To learn much from laryngology, the examiner needs a way to retrieve old images. I maintain a spreadsheet with a number of parameters recorded on each exam. The essentials are name, date of birth, date of exam, start and stop times for videotape recording, and some type of categorization and subcategorizing of images. A searchable database of this type allows the examiner not only to compare a patient’s earlier exam to a current exam, but when encountering a new laryngeal finding, it is invaluable to look up some previous exams for comparison or to answer a question.

Light Source

Xenon seems to be the premium light source and halogen is the second brightest. A replacement halogen bulb is in the price range of USD 5.00 and a replacement xenon bulb is in the range of USD 900.00 There are some LED type equipment although I have not found them to be bright enough (yet). In older systems like my KayPentax Stroboscope there are two types of lights and they have a very different color balance. It is then helpful to have a camera that can switch at the touch of a button between two white balance settings. Even with white balance, there will be color differences between images taken by different examiners with different set-ups. It is very difficult to make color comparisons between images obtained with different endoscopes, with different light sources and from different laboratories.

Bright is good as long as there is not so much heat that cables melt or people are burned when touching the light cable.


After the flexible endoscope and a recording device, the next most valuable item is a stroboscope. A stroboscope measures the pitch of the voice and then flashes a light at a slightly lower or higher rate of speed and so a recorded image creates the illusion of slow motion. With the assumption that the vocal cords are vibrating regularly, the recorded image represents the actual motion of the vocal cords, which otherwise cannot be perceived.

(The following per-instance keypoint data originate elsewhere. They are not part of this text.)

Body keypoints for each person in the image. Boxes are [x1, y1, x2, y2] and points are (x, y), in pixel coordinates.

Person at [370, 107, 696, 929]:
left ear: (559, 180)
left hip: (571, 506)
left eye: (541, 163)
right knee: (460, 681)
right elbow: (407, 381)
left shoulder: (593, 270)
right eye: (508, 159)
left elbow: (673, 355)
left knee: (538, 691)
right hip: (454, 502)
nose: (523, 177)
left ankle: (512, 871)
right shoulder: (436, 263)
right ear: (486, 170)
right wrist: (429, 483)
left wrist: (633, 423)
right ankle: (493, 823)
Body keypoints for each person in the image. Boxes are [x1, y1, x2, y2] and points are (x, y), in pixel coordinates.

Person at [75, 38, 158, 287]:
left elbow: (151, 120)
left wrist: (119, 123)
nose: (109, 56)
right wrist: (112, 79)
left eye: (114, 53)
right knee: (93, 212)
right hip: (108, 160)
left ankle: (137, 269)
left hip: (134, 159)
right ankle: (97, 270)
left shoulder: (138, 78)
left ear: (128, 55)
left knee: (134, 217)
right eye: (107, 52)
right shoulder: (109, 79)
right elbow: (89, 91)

Typical NTSC video records at about 30 images per second and a male when speaking vibrates the vocal cords about 100 times per second. Thus, with a steady light source, the edges of the vocal folds move through three cycles in every video frame and consequently appear blurred. Different companies use various techniques for shuttering the light source or shuttering the camera to create a stroboscopic image.

Rigid endoscopy

As far as a rigid endoscope, I prefer the 70 degree glass rod more than the 90 degree, for the ease of obtaining an image and for the comfort of the patient in positioning their head during the exam. The 70 degree endoscope can move closer to the larynx than the 90. Closeness improves resolution. Although with the mouth open, there is an alteration and limitation to phonation, because the position of the tongue becomes fixed in the examiner’s hands.

While a flexible endoscope more easily provides a close view, camera chips are larger on rigid endoscopes so images are a higher resolution at a lower cost than flexible chip-on-tip endoscopes.

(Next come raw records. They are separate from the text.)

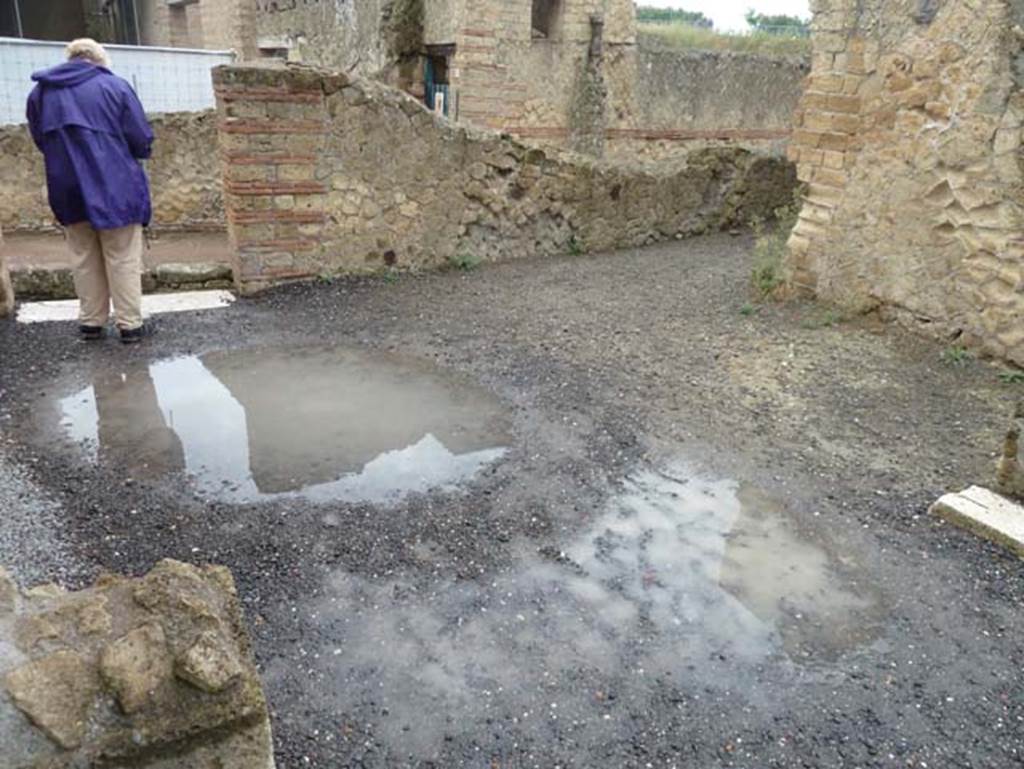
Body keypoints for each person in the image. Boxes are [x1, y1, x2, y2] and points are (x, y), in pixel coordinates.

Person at [26, 38, 154, 344]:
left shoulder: (40, 93)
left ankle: (91, 323)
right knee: (121, 254)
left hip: (67, 185)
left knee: (83, 255)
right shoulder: (115, 87)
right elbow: (140, 139)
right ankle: (130, 325)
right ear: (99, 60)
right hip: (116, 184)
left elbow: (39, 139)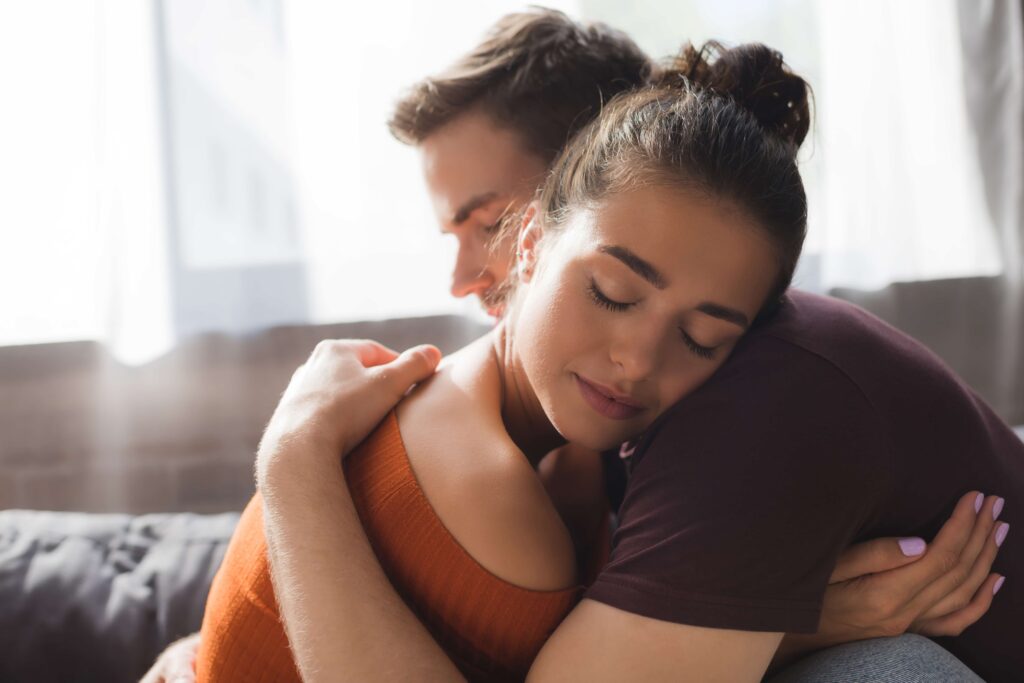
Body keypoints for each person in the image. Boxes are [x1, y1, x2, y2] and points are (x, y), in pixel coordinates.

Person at [142, 10, 1005, 682]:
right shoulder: (504, 446)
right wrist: (290, 466)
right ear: (542, 236)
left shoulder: (726, 414)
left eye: (703, 336)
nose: (637, 358)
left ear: (541, 207)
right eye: (612, 293)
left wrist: (768, 622)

In the exam room with funds only sufficient for a flexible fiberoptic endoscope and a rigid endoscope, the rigid endoscope offers clarity of view that is complimentary to the flexible fiberoptic endoscope’s close and functional view. The rigid endoscope is poor at assessing much function other than changes in the medial margin of the vocal cords because it is limited to a single perspective - nearly directly above the larynx. There is no other choice to position the scope. The rigid endoscope gives a fairly detailed view of the microvasculature as well. The main functional alteration to be made while viewing is to observe how the vibrations of the medial vocal margin changes with changes in pitch. The images are beautiful for presentations.